" La pierre précieuse, voire de grand prix aux yeux de certains, qu'est l'émeraude, se voit insultée par un morceau de verre habilement truqué, s'il ne se rencontre personne qui soit capable de procéder à un examen et de démasquer la faute. Et lorsque de l'airain a été mêlé à l'argent, qui donc, s'il n'est connaisseur, pourra aisément le vérifier ? "(Saint Irénée, Contre les hérésies)


dimanche 10 mars 2013

Le Monde de Teilhard, un Monde déjà obsolète

Le Père Teilhard de Chardin nous demande de porter un nouveau regard sur le Monde et sur l'Homme.  Nous aurions atteint un stade de connaissance qui nous permettrait de mieux nous situer dans un Univers aux dimensions désormais éclatées : « nous avons découvert qu'il y avait un tout, et nous en sommes les éléments »(1). Ce progrès ferait alors naître en nous une prise de conscience de notre véritable vocation. Or, il constate que l’Église n'a pas encore pris en compte ce progrès et demeure figée dans son enseignement. Il demande, notamment aux théologiens catholiques, de reconsidérer la doctrine au regard de cette avancée humaine significative. Car comme toute religion, le christianisme devrait se développer selon le mouvement de l’Évolution sous la force attractive du point Omega… Regardons de plus près le Monde décrit par Teilhard...

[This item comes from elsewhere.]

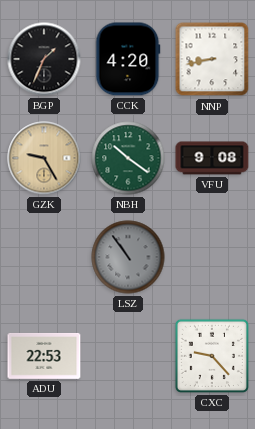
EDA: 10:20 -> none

Une nouvelle perception du monde qui risque de nous faire perdre notre vocation…

En moins d’un siècle, dans l’infiniment petit de la particule comme dans l’infiniment grand du cosmos, l'homme s’est placé dans un Univers où l'espace et le temps se sont véritablement éclatés et ne cessent encore de s'étendre. Les théories du big bang et de l'évolution, et d'autres encore, ont lentement mais assurément eu pour conséquence de rendre obsolète une conception figée et limitée du Monde que pouvait avoir l'homme. 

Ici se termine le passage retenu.